_Consigne:_
Recopiez mot pour mot le passage du texte sur les emprunts toxiques, en commençant à « Mercredi 21 septembre » et en terminant à « Monde… (voir liens). ».

Mercredi 21 septembre 2011, le journal Libération a fait paraître un article sur les emprunts dits « toxiques » contractés par 5'500 communes françaises, entre 1995 et 2009.
De nombreux autres articles ont suivi, dans tous les médias…
Vous trouverez ci-dessous une synthèse des nombreux articles lus à ce sujet dans Libération, le Figaro, le Parisien, le Monde… (voir liens).
Bien que le conditionnel soit employé, il faut cependant noter que tous les autres médias ont repris cette information, la considérant comme fiable. La Cour des Comptes ayant d’ailleurs évalué, en juillet dernier, (dans un rapport « La gestion de la dette publique locale ») entre 30 et 35 milliards d'euros le montant de ces prêts structurés souscrits par les collectivités, dont 10 à 12 milliards seraient « potentiellement risqués »…
Donc, Libération se serait procuré un fichier confidentiel de la banque Dexia Crédit Local (DCL)- la 1ère banque des communes - qui recense les 5 500 collectivités locales et établissements publics ayant souscrit les fameux «prêts toxiques» entre 1995 et 2009. Ce listing, publié en intégralité sur leur site, montre que tout le monde est concerné : collectivités de droite comme de gauche, grandes communautés urbaines comme petites villes…
Et Prévessin-Moëns ne ferait pas exception.
En effet, il y est affirmé que notre commune aurait souscrit en 2006 (2ème mandat de notre maire), un emprunt d’une durée de 15 ans auprès de Dexia, d’un montant de 824’000€, dont le surcoût (=intérêts) estimé en 2009 atteignait déjà 52’000€ !
Et le plus fort de la crise n’était pas encore passé par là…
Explications :
Au milieu des années 90, Dexia constate que les taux d’intérêts sont bas, que la concurrence diminue ses marges et que les collectivités sont réticentes à augmenter leur fiscalité. Elle a alors l’idée de leur proposer une nouvelle sorte de prêts, dits « structurés », qui offrent un taux d’intérêt très bas les 1ères années.
Le mécanisme de ces emprunts toxiques est simple : monter un emprunt ayant une part fixe et une part à taux variable qui est indexée sur tout et n’importe quoi, comme, par exemple, sur la parité euro-franc suisse, le cours du blé…
(A lire : le cas de la commune de Plaisir :
En fait, ces prêts sont un piège mortel, car les économies effectuées les 1ères années grâce à des taux bas, sont contrebalancées par un risque énorme.
3 ou 4 ans après le début du prêt, débute la phase dite « structurée », et là, on rentre dans un monde surréaliste, où tout événement mondial (Fukushima, hausse du pétrole, crash boursier…) peut avoir des répercussions économiques.

_Extrait de données:_
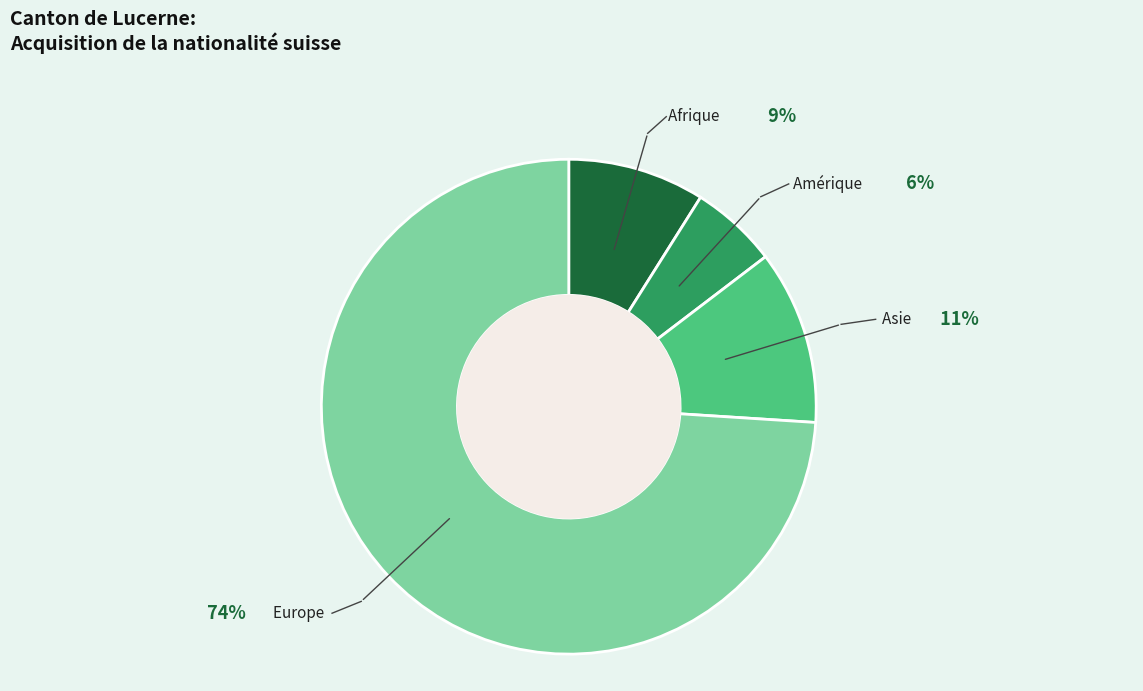

Does any single category account for the majority?

Yes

_Résultat:_
Mercredi 21 septembre 2011, le journal Libération a fait paraître un article sur les emprunts dits « toxiques » contractés par 5'500 communes françaises, entre 1995 et 2009.
De nombreux autres articles ont suivi, dans tous les médias…
Vous trouverez ci-dessous une synthèse des nombreux articles lus à ce sujet dans Libération, le Figaro, le Parisien, le Monde… (voir liens).